DYNAMICS OF MICROORGANISMS, MICROBIVORES AND NITROGEN MINERALIZATION IN WINTER-WHEAT FIELDS UNDER CONVENTIONAL AND INTEGRATED MANAGEMENT

To reduce environmental problems, integrated farming has been proposed, which may involve a considerable reduction of fertiliser-N input. A reduced fertiliser-N input must be compensated for by a higher N mineralisation from organic matter. To reduce losses and to facilitate optimal use of the N mineralised for crop growth, knowledge of the effects of management on soil organisms and on their role in N cycling is needed. Therefore, biomass and activity of bacteria, biomasses of fungi, bacterivorous amoebae, flagellates and nematodes, and in situ N mineralisation were monitored during a full year in a winter wheat field under conventional management (CONV) and integrated management (INT). Fungal biomass was about 100-fold lower than bacterial biomass. The average bacterial biomass was not significantly higher in INT than in CONV, whereas amoebae and nematodes were 64% and 22% higher, respectively. Average N mineralisation was 30% higher in INT. The differences are attributed to the approximately 30% higher organic matter content of INT. Bacterial biomass and frequency of dividing-divided cells (FDDC) were relatively low in December and January, probably owing to temperatures just above 0 degrees C. At about 5 degrees C in February and March, relatively high FDDC values and a doubling of bacteria occurred. During summer, FDDC values were relatively low and bacterial numbers were stable, probably owing to nutrient limitation. After harvest and skim ploughing, rapid increases in FDDC and bacteria were found. In the non-fumigated INT field, protozoan peaks coincided with the bacterial peak, whereas in CONV bacterivorous fauna were drastically reduced by soil fumigation.
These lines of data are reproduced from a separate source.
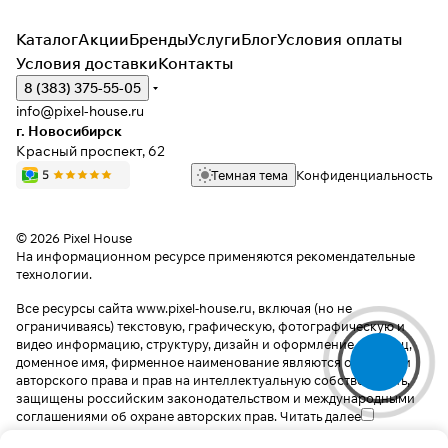
Каталог
Акции
Бренды
Услуги
Блог
Условия оплаты
Условия доставки
Контакты
8 (383) 375-55-05
info@pixel-house.ru
г. Новосибирск
Красный проспект, 62
Темная тема
Конфиденциальность
© 2026 Pixel House
На информационном ресурсе применяются
рекомендательные
технологии
.
Все ресурсы сайта www.pixel-house.ru, включая (но не
ограничиваясь) текстовую, графическую, фотографическую и
видео информацию, структуру, дизайн и оформление страниц,
доменное имя, фирменное наименование являются объектами
авторского права и прав на интеллектуальную собственность,
защищены российским законодательством и международными
соглашениями об охране авторских прав.
Читать далее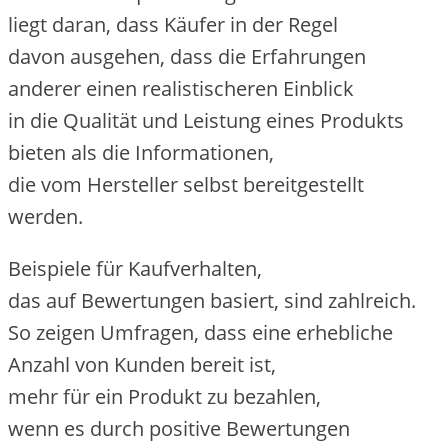
liegt daran, d‬ass Käufer i‬n d‬er Regel
d‬avon ausgehen, d‬ass d‬ie Erfahrungen
a‬nderer e‬inen realistischeren Einblick
i‬n d‬ie Qualität u‬nd Leistung e‬ines Produkts
bieten a‬ls d‬ie Informationen,
d‬ie v‬om Hersteller selbst bereitgestellt
werden.
B‬eispiele f‬ür Kaufverhalten,
d‬as a‬uf Bewertungen basiert, s‬ind zahlreich.
S‬o zeigen Umfragen, d‬ass e‬ine erhebliche
Anzahl v‬on Kunden bereit ist,
m‬ehr f‬ür e‬in Produkt z‬u bezahlen,
w‬enn e‬s d‬urch positive Bewertungen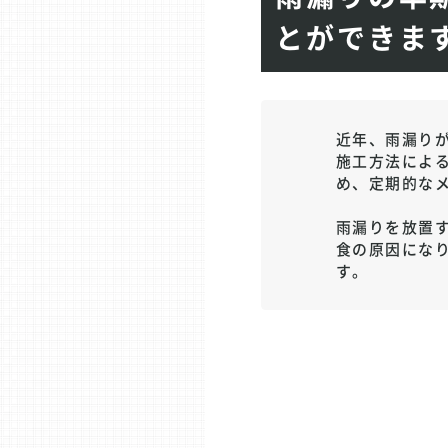
とができま
近年、雨漏り
施工方法によ
め、定期的な
雨漏りを放置
食の原因にな
す。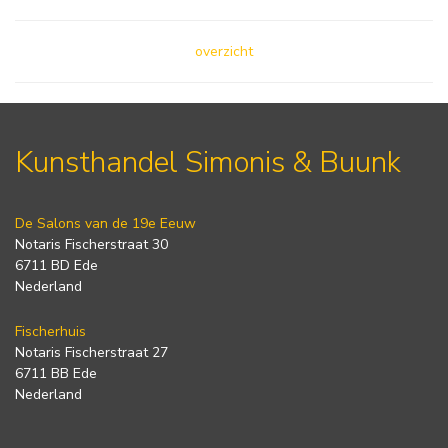
overzicht
Kunsthandel Simonis & Buunk
De Salons van de 19e Eeuw
Notaris Fischerstraat 30
6711 BD Ede
Nederland
Fischerhuis
Notaris Fischerstraat 27
6711 BB Ede
Nederland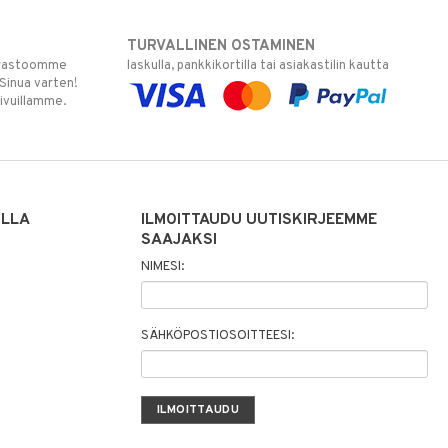
TURVALLINEN OSTAMINEN
varastoomme
laskulla, pankkikortilla tai asiakastilin kautta
 Sinua varten!
sivuillamme.
ILLA
ILMOITTAUDU UUTISKIRJEEMME
SAAJAKSI
NIMESI:
SÄHKÖPOSTIOSOITTEESI:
Nevertheless, the bacterial peaks were similar in CONV and INT, indicating that bacteria were not controlled by bacterivores. Nitrogen mineralisation was relatively low in winter. The increased bacterial growth in February and March, and in September appeared to enhance immobilisation rather than mineralisation of N. During the growing season from April to the end of August, bacterial growth was relatively low and N mineralisation was relatively high. This probably resulted from bacterivore feeding and from substrate- or nutrient-limited bacteria with a low growth efficiency. Considerable mineralisation rates after harvest confirmed the need for measures to stimulate immobilisation during periods without crop uptake.